START Exercise material

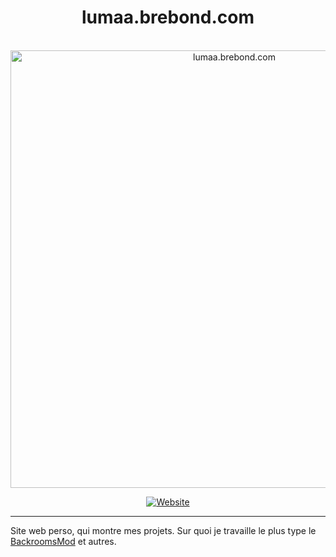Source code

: <center><div align="center">

  # lumaa.brebond.com
  
  <br>
  <a href="https://lumaa.brebond.com"><img src="https://user-images.githubusercontent.com/93350976/196553142-5baefff8-eda3-4a5e-b500-e4c11cf687b1.png" alt="lumaa.brebond.com" width="700"></a>
  
  [![Website](https://img.shields.io/website?down_color=lightgrey&down_message=indisponible&label=lumaa.brebond.com&style=for-the-badge&up_message=en%20ligne&url=https%3A%2F%2Flumaa.brebond.com)](https://lumaa.brebond.com)
</div></center>

* * *

Site web perso, qui montre mes projets. Sur quoi je travaille le plus type le [BackroomsMod](https://modrinth.com/mod/backrooms) et autres.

END Exercise material

Assigned task -
A verbatim reproduction of each entry is expected, with every picture omitted.

Response to the exercise -
Source code

: <center><div align="center">

  # lumaa.brebond.com
  
  <br>
  <a href="https://lumaa.brebond.com"><img src="https://user-images.githubusercontent.com/93350976/196553142-5baefff8-eda3-4a5e-b500-e4c11cf687b1.png" alt="lumaa.brebond.com" width="700"></a>
  
  [![Website](https://img.shields.io/website?down_color=lightgrey&down_message=indisponible&label=lumaa.brebond.com&style=for-the-badge&up_message=en%20ligne&url=https%3A%2F%2Flumaa.brebond.com)](https://lumaa.brebond.com)
</div></center>

* * *

Site web perso, qui montre mes projets. Sur quoi je travaille le plus type le [BackroomsMod](https://modrinth.com/mod/backrooms) et autres.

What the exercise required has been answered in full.